Ach Paula- Du denkst , es war am Anfang alles gut und dann kam der Ärger. So ähnlich erzählt es ja die Paradiesgeschichte. Die andere , die Schöpfungsgeschichte, erzählt die Schöpfung als Entwicklung- wie Gott eins nach dem andern ins Sein ruft – erst Himmel und Erde und Wasser und Leuchtkörper, dann Pflanzen, dann Tiere, dann Säugetiere und Die Menschen. eins, nach dem andern? Eins aus dem andern? Und ist noch immer dran , mit Physik und Chemie und Biologie sein geliebtes Labor, die Erde zum „guten Ort“ zu machen, wo Zusammenleben gelingt.

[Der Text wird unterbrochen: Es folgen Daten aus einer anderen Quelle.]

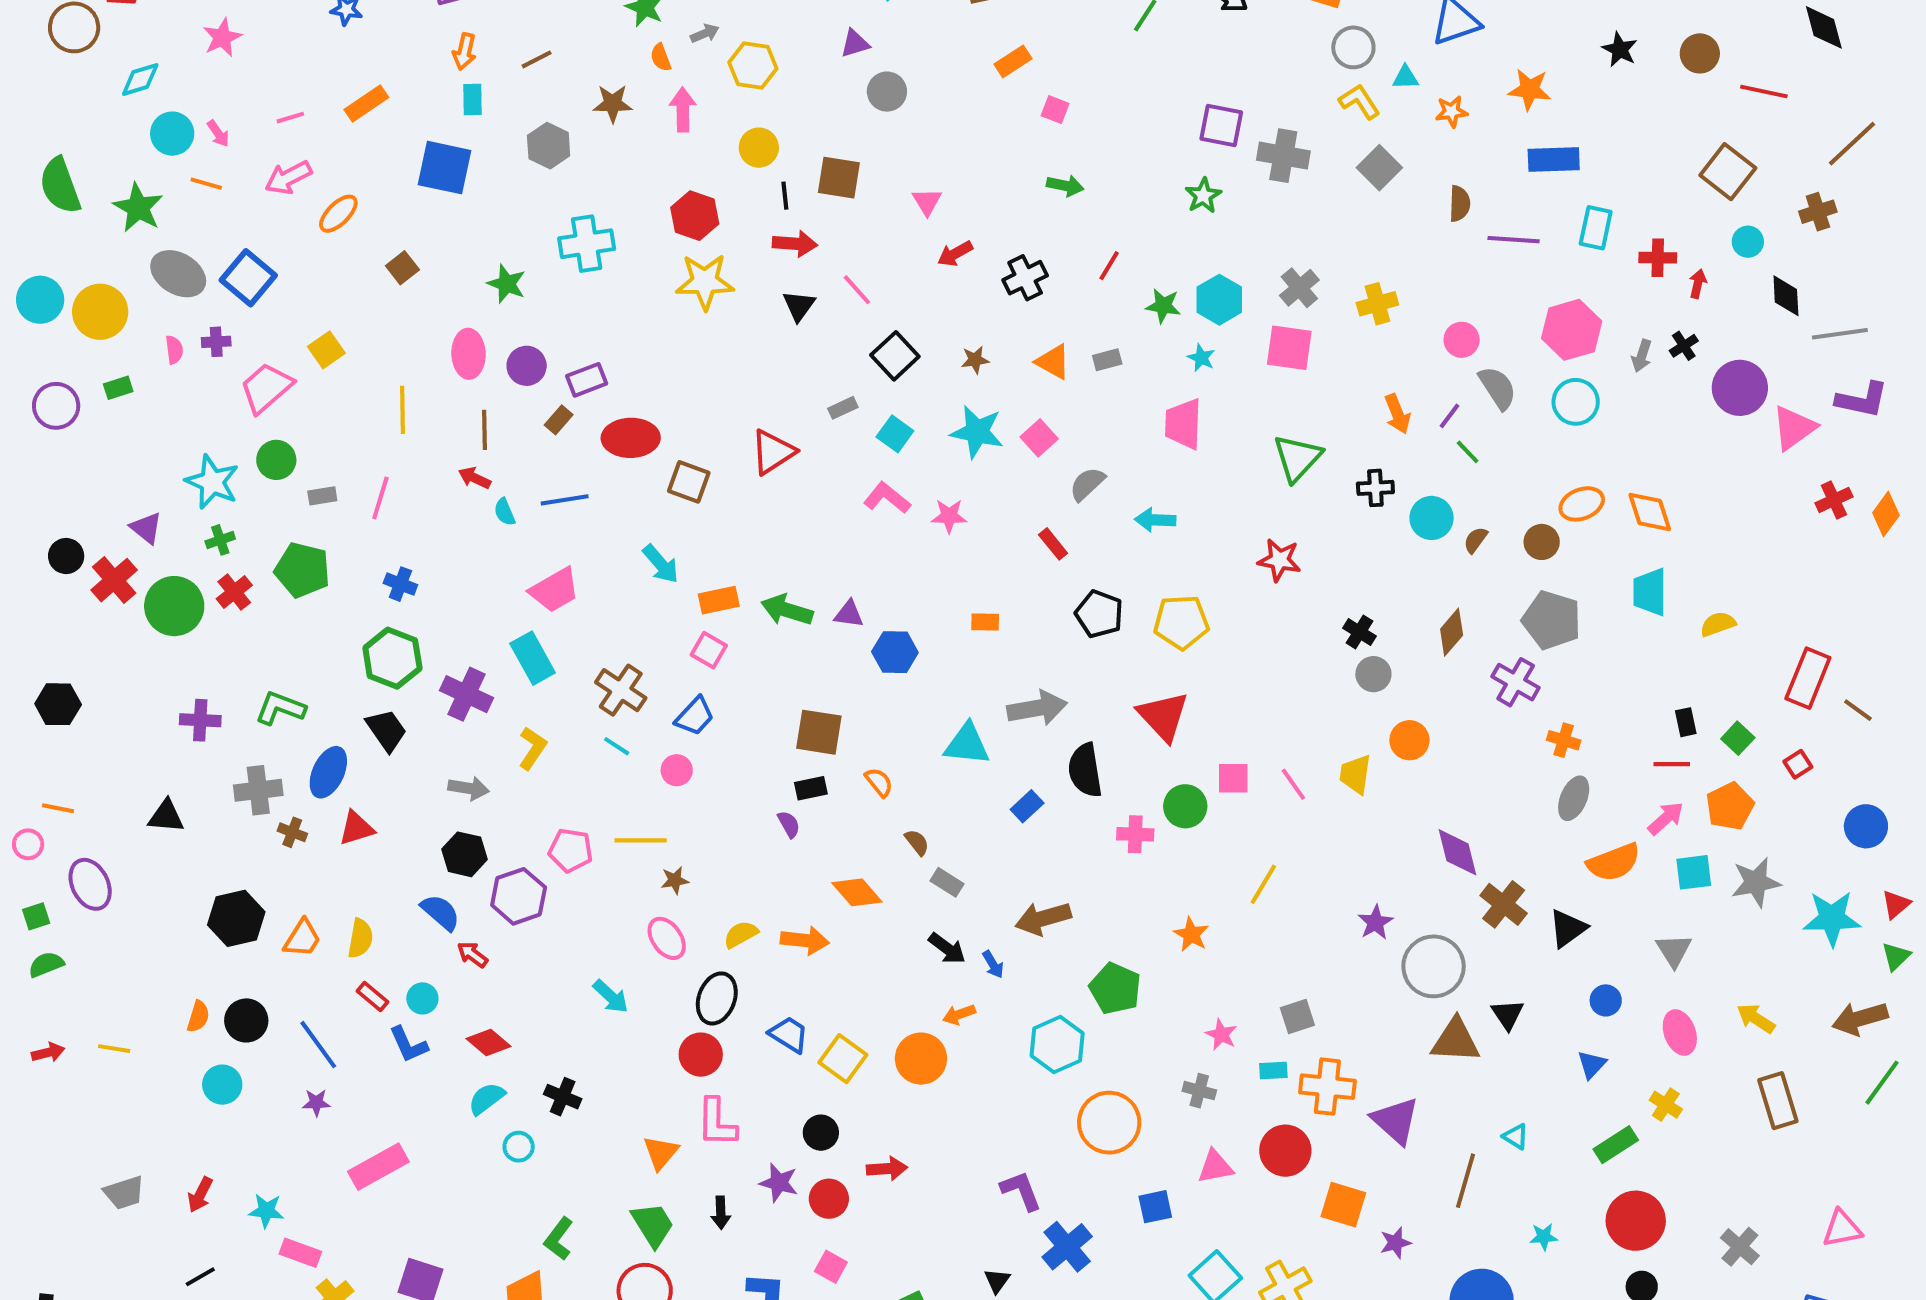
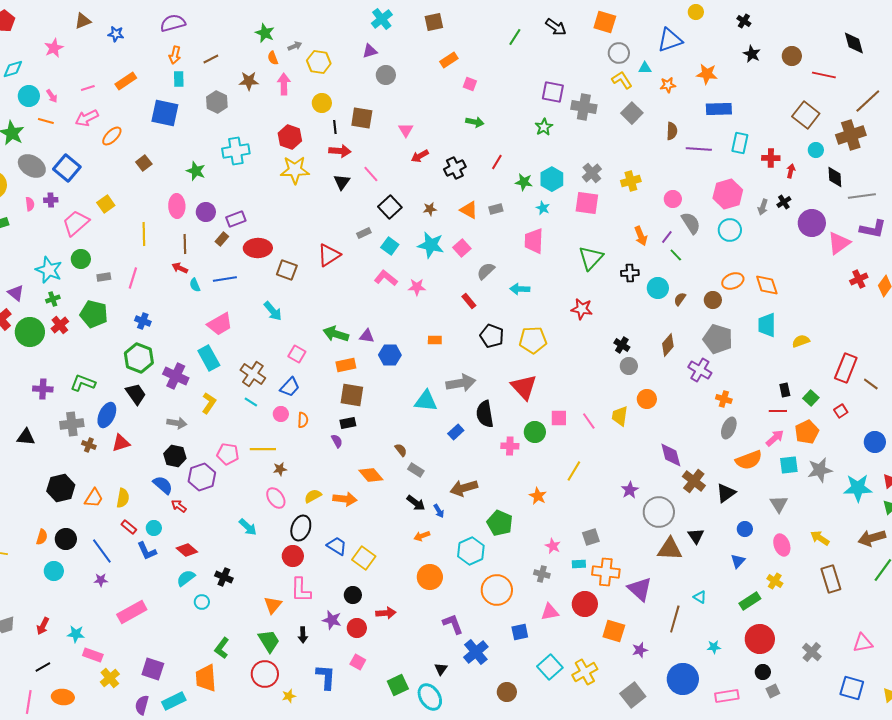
brown cross: (1818, 212) -> (851, 135), size x1.6
orange rectangle: (719, 600) -> (346, 365), moved
orange semicircle: (879, 782) -> (303, 420), moved, turned 42
orange circle: (921, 1059) -> (430, 577), moved

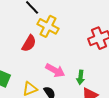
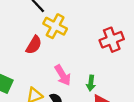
pink arrow: (55, 70) -> (63, 75), turned 30

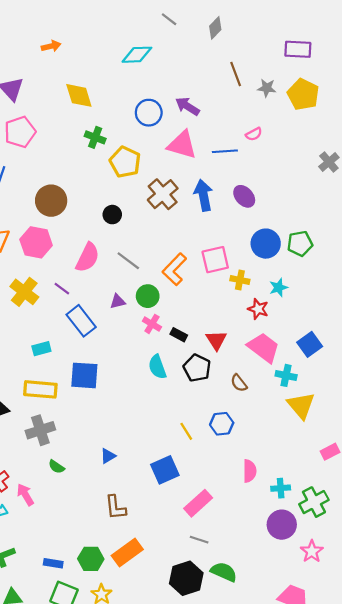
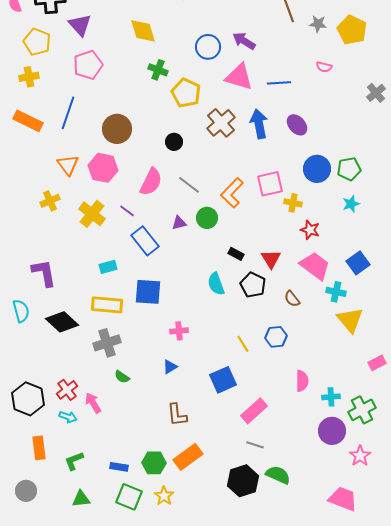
pink semicircle: (254, 134) -> (324, 67), moved, turned 42
cyan star: (279, 288) -> (351, 204), moved
pink cross: (152, 324) -> (179, 331), moved, turned -36

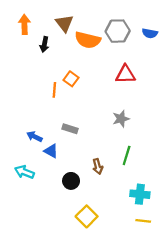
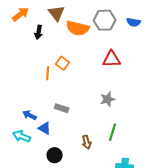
orange arrow: (24, 24) -> (21, 14), turned 54
cyan arrow: (24, 172) -> (22, 136), moved
black circle: (71, 181) -> (55, 155), moved

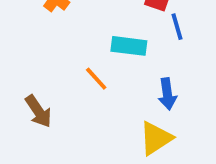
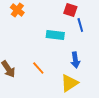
orange line: (96, 79) -> (38, 68), moved

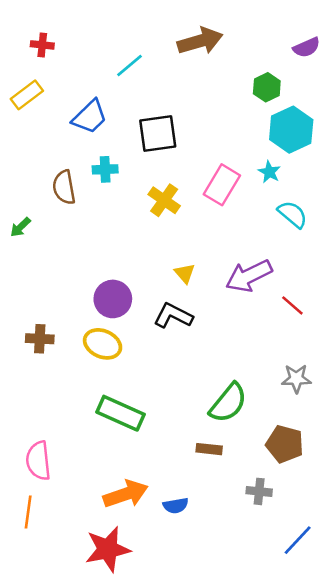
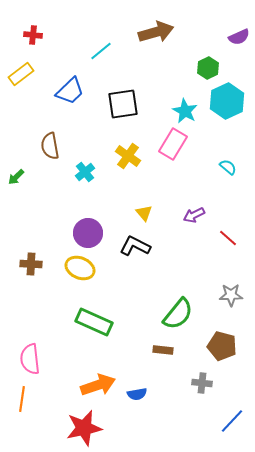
cyan cross: (105, 169) -> (85, 172), moved, turned -36
cyan star: (269, 172) -> (185, 111), moved, size x1.4
cyan semicircle: (292, 214) -> (228, 167), size x0.7
purple arrow: (249, 276) -> (194, 215), size x0.6

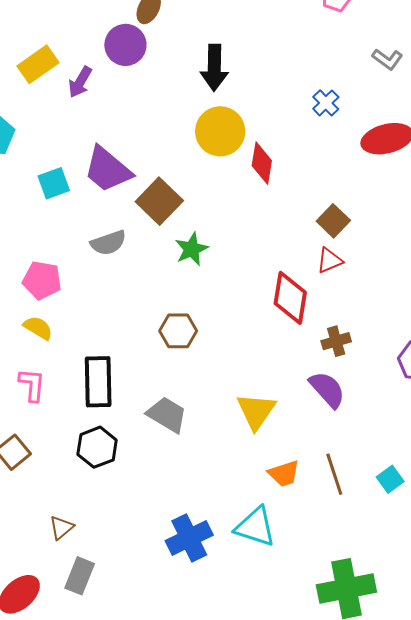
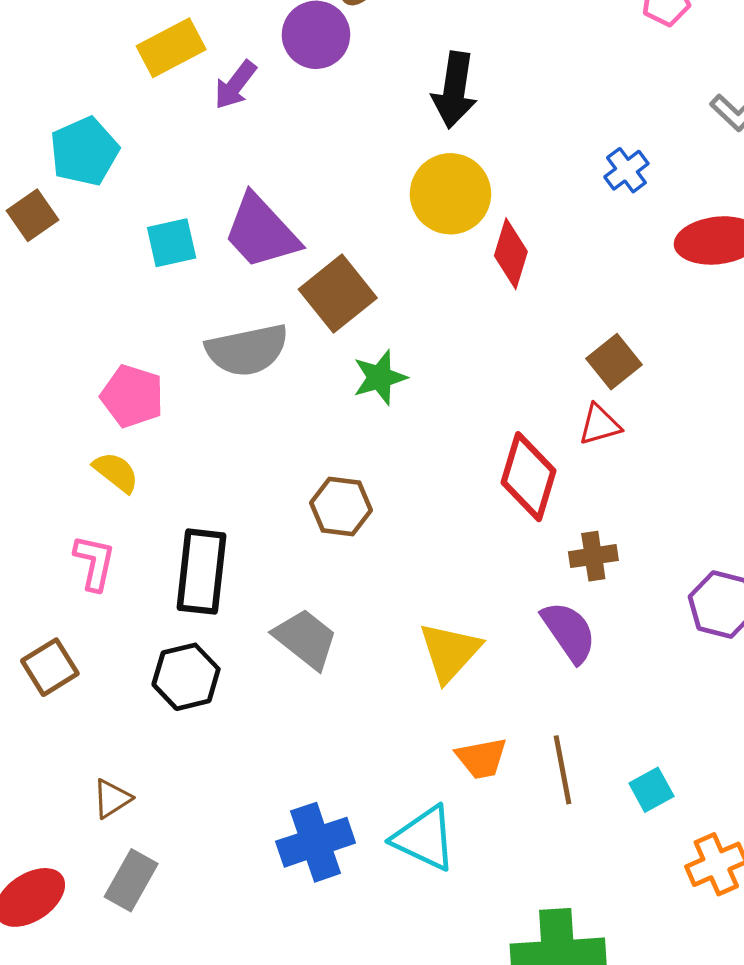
gray semicircle: (108, 243) -> (247, 350), size x1.4

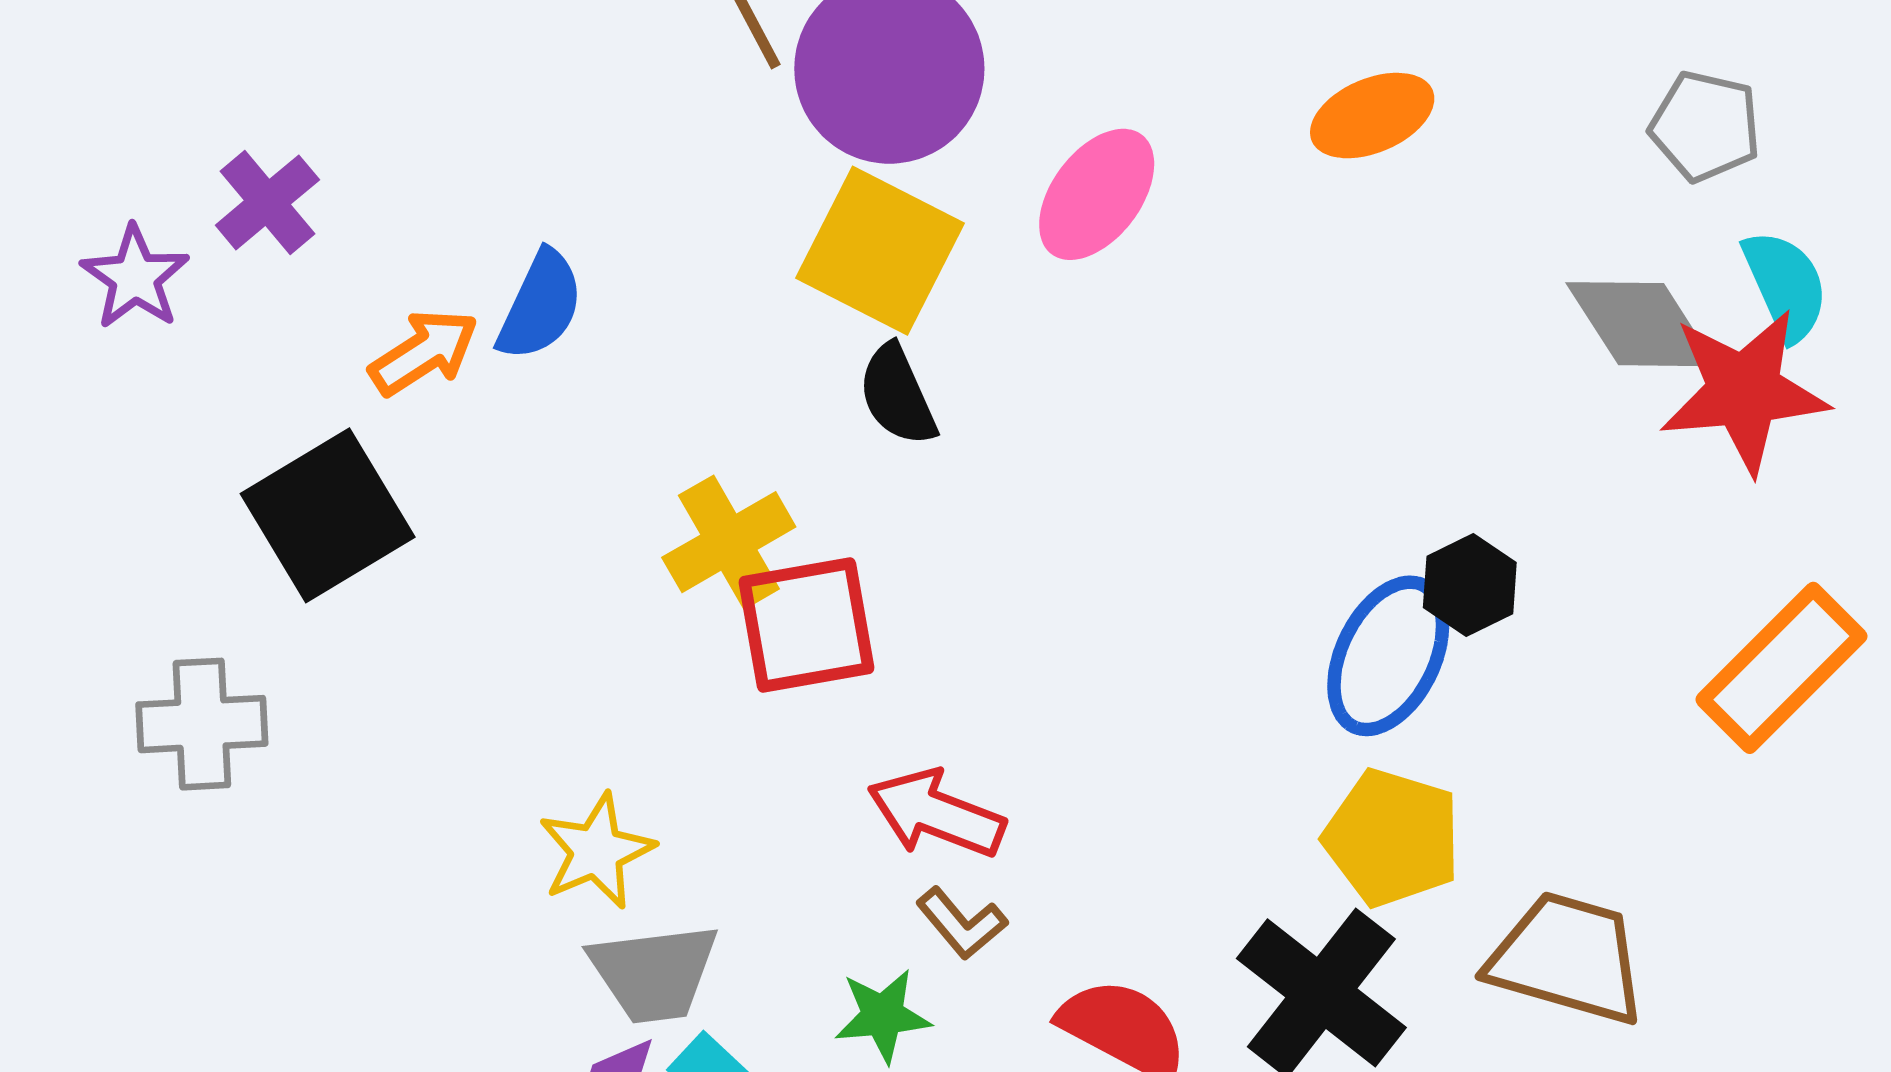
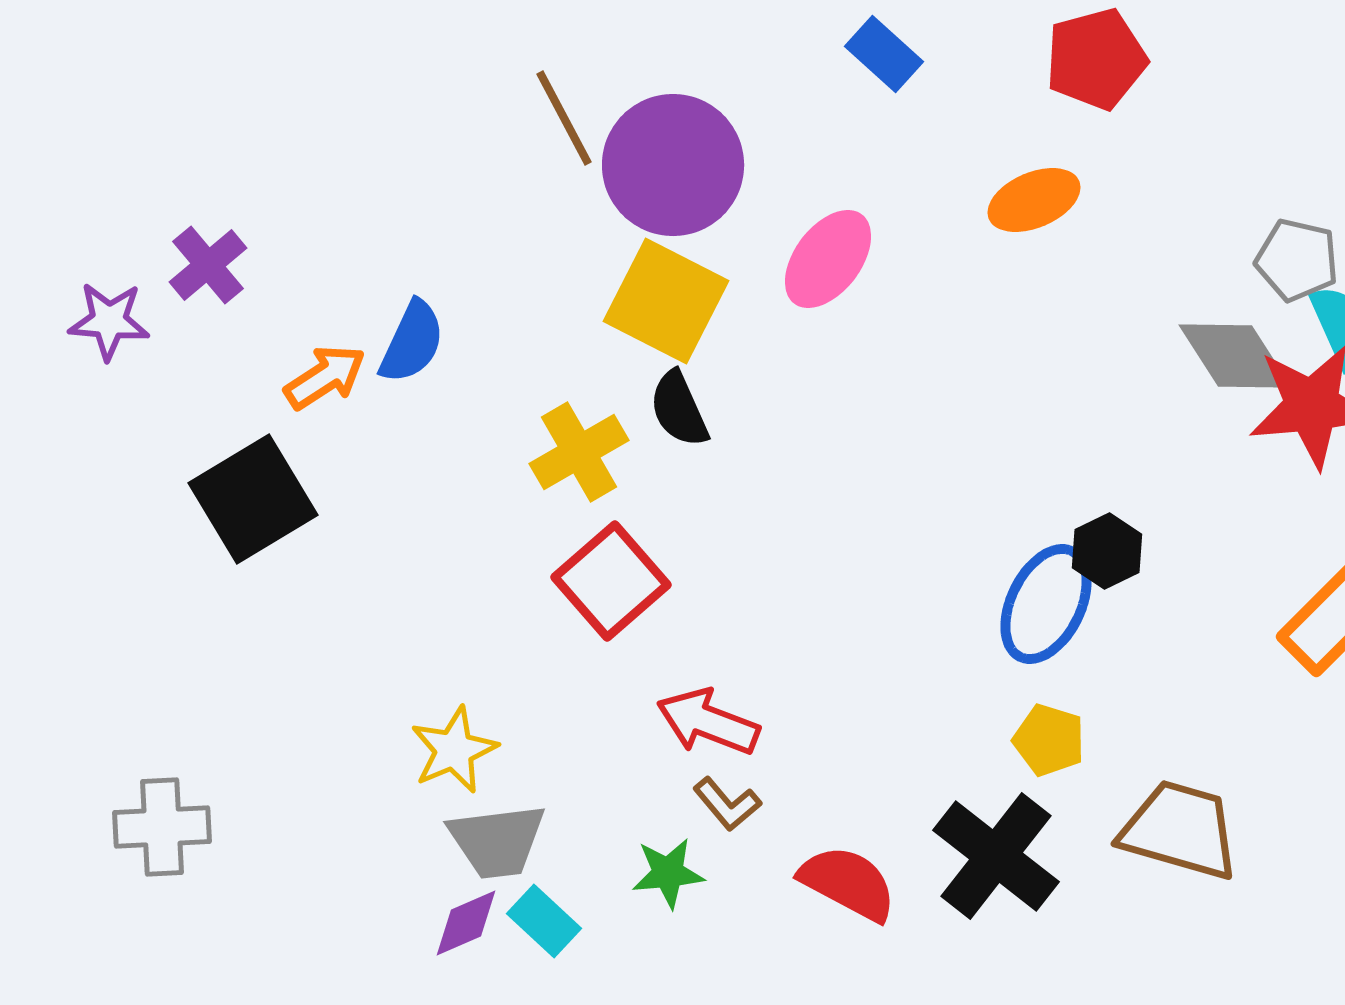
gray pentagon: (1705, 126) -> (1297, 260), moved
purple star: (135, 277) -> (109, 321), turned -30
yellow cross: (729, 542) -> (579, 452), moved
red square: (806, 625) -> (611, 581), turned -31
gray cross: (202, 724) -> (162, 827), moved
yellow pentagon: (1392, 838) -> (1049, 740), size x0.7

Ohne die Menschen wäre die Natur ja ein guter Energiehaushalt, die Bäume sind ja ganz herrliche Erfindungen, der Urwald ein herrlicher Lebensraum für unzählige Pflanzen und Tiere- mit einem schmerzlichen Haken: Fressen und Gefressenwerden- es ist eine dauernde Angst bei den wilden Tieren und viel Jauchzen, man höre nur jetzt im Frühling die Vögel.- Krone der Tier wäre sicher der Löwe und der Delphin und die Affenschar. Wäre Gott als Schöpfer der Tiere zufrieden gewesen, gäbe es kein Böses in der Welt. Aber. Das große Aber: Du kannst es nachfühlen: Stell Dir vor, Du hättest nur Tiere um Dich. Du würdest nach merh suchen- Und so geschah es auch Gott. Er fand unter den Tieren wohl anhängliche und verspielte Kameraden aber er wollte mehr: Ein Wesen, das mit ihm denken und schaffen und reden kann, das Verantwortung übernehmen kann und Liebe aus freier Entscheidung will. Und so entwickelte der liebe Gott aus den Affen eine Sorte Leben, das ihm ähnlich ist,“ Gott schuf den Menschen nach seinem Bilde“, heißt es in der Bibel, nicht dem Aussehen nach, sondern dem Empfinden nach. Und schafft den Menschen immer noch, ruft ihn in seine Nähe , will Befreundung mit uns. Doch das Schlimme : Wir wollen nicht , daß Gott ist, sondern wir wollen selber Gott sein – und damit tun wir uns und Gott weh, das nennen wir das Böse.
Wenn einer dem andern den Arm umdreht, bis er schreit, dann hat er Machtgefühle, als wäre er selbst das Höchste, und der andere ist Opfer- Dies Triumphieren ist was Böses. Ich weiß wie heute, als ich meinen Vater mal beklaut habe- stell dir vor er schlief und hatte seine Schlüssel und sein Geld auf den Tisch gelegt- und ich klaute mir Geld fürs Kino- da hatte ich ein Triumphgefühl, als wäre ich groß, und Mein Vater das Opfer- später hab ich es bereut, aber dies Triumphgefühl schmecke ich heute noch, und das ist was Böses gewesen… DOP
 
Ina
06.04.2012
14:20 Uhr
     
Und doch überwiegt das Gute im Menschen , sonst gäbe es die Menschheit nicht mehr.
Vielen Dank Paula und Pastor Giesen für diesen Dialog zwischen den Generationen!